Start of AVAILABLE RECORDS

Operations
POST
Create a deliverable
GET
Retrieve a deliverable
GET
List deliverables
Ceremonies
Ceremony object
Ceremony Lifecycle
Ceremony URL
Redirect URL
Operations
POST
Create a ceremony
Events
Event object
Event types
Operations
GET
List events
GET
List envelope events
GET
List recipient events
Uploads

End of AVAILABLE RECORDS

• GOAL OF THE EXERCISE:
Can you swap every "Operations" in the listing for "Endpoints" and give the lines back with nothing else changed?

• WRITTEN RESPONSE:
Endpoints
POST
Create a deliverable
GET
Retrieve a deliverable
GET
List deliverables
Ceremonies
Ceremony object
Ceremony Lifecycle
Ceremony URL
Redirect URL
Endpoints
POST
Create a ceremony
Events
Event object
Event types
Endpoints
GET
List events
GET
List envelope events
GET
List recipient events
Uploads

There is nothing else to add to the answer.